My tires managed to stay intact for another three years until this past Christmas season. December 2011, on a cold, rainy night in Houston, I experienced another blow-out, this time in a very busy, dangerous place where Highway 290 meets the 610 loop. As my van swerved, then spun 360 degrees over multiple lanes of traffic before coming to a gentle stop below an underpass, I was cognizant of how close I had come to hitting a semi, how close I had come to a fatal wreck. When I slowly pulled into a nearby gas station to examine the damage, I had only to step out of the van before a smiling man in a beautiful Jaguar came over to me. Turns out he was a Jaguar salesman and he knew his way around cars. He told me, however, that my jack was missing a certain piece needed to make it work. “We need to find somebody with a nice jack,” he said to me, then looked over my shoulder.

“Hey man,” he said to a fellow who had just pulled up. “I need your jack, need to help this lady.” This new man, the Jaguar salesman’s friend who had arrived coincidentally, retrieved his jack, helped hoist my vehicle into position, assisted in the tire switch-out, then drove off.
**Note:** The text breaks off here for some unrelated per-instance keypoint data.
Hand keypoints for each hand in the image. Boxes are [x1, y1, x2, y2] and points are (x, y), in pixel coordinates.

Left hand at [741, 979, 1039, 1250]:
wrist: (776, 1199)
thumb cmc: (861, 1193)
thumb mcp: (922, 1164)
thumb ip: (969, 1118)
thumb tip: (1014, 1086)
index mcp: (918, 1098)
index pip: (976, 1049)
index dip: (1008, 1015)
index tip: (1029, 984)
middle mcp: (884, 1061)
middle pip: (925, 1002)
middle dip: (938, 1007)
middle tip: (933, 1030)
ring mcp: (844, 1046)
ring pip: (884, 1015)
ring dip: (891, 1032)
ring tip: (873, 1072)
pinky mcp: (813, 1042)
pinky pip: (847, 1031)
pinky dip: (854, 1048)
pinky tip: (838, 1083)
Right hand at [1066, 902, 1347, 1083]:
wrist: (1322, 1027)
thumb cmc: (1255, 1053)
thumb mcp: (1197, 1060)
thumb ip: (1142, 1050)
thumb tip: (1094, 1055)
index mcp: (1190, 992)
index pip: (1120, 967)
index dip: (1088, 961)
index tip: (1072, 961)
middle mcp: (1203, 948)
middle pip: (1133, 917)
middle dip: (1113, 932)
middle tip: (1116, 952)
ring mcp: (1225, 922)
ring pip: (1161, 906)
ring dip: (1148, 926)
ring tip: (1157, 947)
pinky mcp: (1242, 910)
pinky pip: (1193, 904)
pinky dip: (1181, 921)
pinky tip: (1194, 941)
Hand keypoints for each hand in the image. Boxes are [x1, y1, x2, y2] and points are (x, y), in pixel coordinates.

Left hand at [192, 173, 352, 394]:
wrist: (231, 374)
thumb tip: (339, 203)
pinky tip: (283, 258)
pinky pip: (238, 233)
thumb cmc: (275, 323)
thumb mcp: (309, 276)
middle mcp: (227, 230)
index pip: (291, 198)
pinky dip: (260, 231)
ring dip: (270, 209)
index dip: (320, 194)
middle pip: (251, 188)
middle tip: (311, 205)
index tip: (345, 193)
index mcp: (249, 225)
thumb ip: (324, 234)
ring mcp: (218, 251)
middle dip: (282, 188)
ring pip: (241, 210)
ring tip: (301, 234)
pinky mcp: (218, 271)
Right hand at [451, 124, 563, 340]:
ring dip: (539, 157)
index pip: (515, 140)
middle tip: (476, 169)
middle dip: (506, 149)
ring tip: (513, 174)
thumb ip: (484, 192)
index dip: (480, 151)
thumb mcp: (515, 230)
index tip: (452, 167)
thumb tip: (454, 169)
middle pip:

The salesman made sure I did not throw the flat tire into the dumpster, as I was about to do, because apparently I would need it later. He would not accept payment, but told me that if I had any friends in the market for a Jaguar, he would appreciate the referral. I appreciated that he thought I would have friends in the market for a Jaguar, me in my jeans, torn leather jacket and 7 year old minivan!

In the next two weeks, January 2012, that same tire kept giving me fits, and again, people helped me – on one occasion, two mechanics who were on their way home from work outside of New Orleans, Louisiana, on I-10 helped me move the hubcap so that I could air up the tire. On the other occasion, two new friends, with whom I was practicing music in Kingwood, Texas, somewhere near Highway 59, helped me out. The homeowner tore himself away from playing Chopin on his stunning living room grand piano to change the van tire that had gone flat during the time I had been there.

I’ve learned a few things about tires: how to access the spare, why I don’t want to just toss the old tire still attached to the wheel in a big dumpster, that said wheel actually holds the tire and is expensive to replace, that the van needs to be jacked up before the lug nuts are removed, that the lug nuts will not come off, no matter if one has the strength of Hercules unless the van is jacked up, that the tread should be deep enough to hold coins. I might be able to change the tire myself by now.

I’ve also learned about the kindness of strangers, the goodness of people around me, and the need to be one of those good, kind people, an emissary of service, when I have an opportunity to be someone’s angel – as the carful of immigrants, the tired shift worker, the observant Muslims, the smiling salesman, the off-duty mechanics and the piano-playing gentleman were to me.